ARBEITSAUFTRAG:
Gib aus dem Text über das Bühnenprogramm der Connichi die Stelle von „Zwei Bühnen bieten“ bis „Karasu auch zwei.“ wortgetreu aus.

═══ TEXTAUSZUG

Zwei Bühnen bieten während der Connichi Platz für viele Stunden bunten Programms. Die große Hauptbühne im Festsaal und die etwas kleinere im daneben liegenden Blauen Saal. Insgesamt drei Auftritte japanischer Künstler waren hier mitunter die Highlights. Chii Sakurabi, eine J-Pop-Sängerin, die das erste Mal in Deutschland auftrat; die Gruppe Karasu, die eine Mischung aus Theater und action-/schwertreicher Bühnenshow aufführten und die japanische Rock-/Metalformation Mardelas. Alle drei boten eine tolle Show, oder im Falle von Karasu auch zwei.

Doch auch aus dem deutschsprachigen Raum gab es einige Beiträge. Viele Showgruppen wie beispielsweise Ikimashô, Daijoubou oder Imitari unterhielten mit Gesang, Schauspiel und Tanzperformances. Erfolgreichster Publikumsmagnet war jedoch der bekannte Szene-Komiker Shinji Schneider, der den Festsaal komplett füllte, so dass Helfer die Besucherreihen kontrollierten und diese zum Aufrücken auffordern mussten, um noch weiteren wartenden Besuchern vor den Türen die Möglichkeit zu geben, dem Auftritt beizuwohnen – das schaffen nicht einmal alle japanischen Gäste. Auch die beiden deutschen Vorentscheide zum European Cosplay Gathering (ECG)und World Cosplay Summit (WCS)konnten sich über ähnlichen Besucherandrang freuen. Dazu fand am Freitag noch ein dritter Cosplaywettbewerb statt, der von der Connichi selbst ausgerichtet wurde und auch mit tollen Preisen der vielen Sponsoren lockte. Die gebotene Qualität reichte dabei von gut bis grandios, und die Aufführungen konnten nahezu alle überzeugen und unterhalten – definitiv Höhepunkte des Bühnenprogramms.

══════
═══ BEREITGESTELLTES MATERIAL

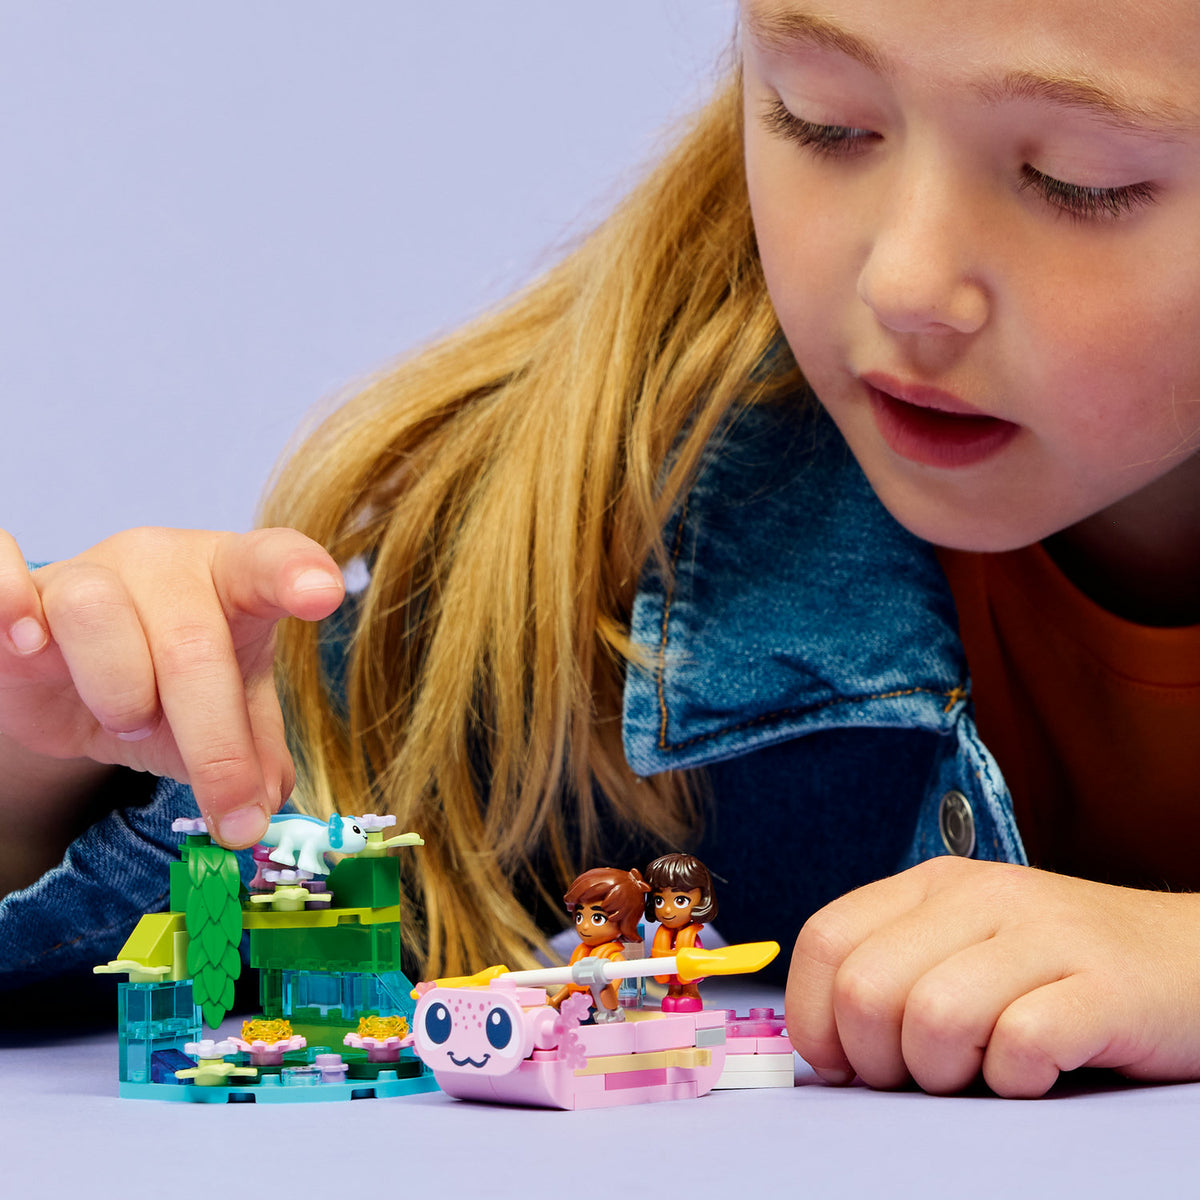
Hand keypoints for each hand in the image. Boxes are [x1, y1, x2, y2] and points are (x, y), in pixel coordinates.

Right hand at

══════

ENDGÜLTIGE LÖSUNG:
Zwei Bühnen bieten während der Connichi Platz für viele Stunden bunten Programms. Die große Hauptbühne im Festsaal und die etwas kleinere im daneben liegenden Blauen Saal. Insgesamt drei Auftritte japanischer Künstler waren hier mitunter die Highlights. Chii Sakurabi, eine J-Pop-Sängerin, die das erste Mal in Deutschland auftrat; die Gruppe Karasu, die eine Mischung aus Theater und action-/schwertreicher Bühnenshow aufführten und die japanische Rock-/Metalformation Mardelas. Alle drei boten eine tolle Show, oder im Falle von Karasu auch zwei.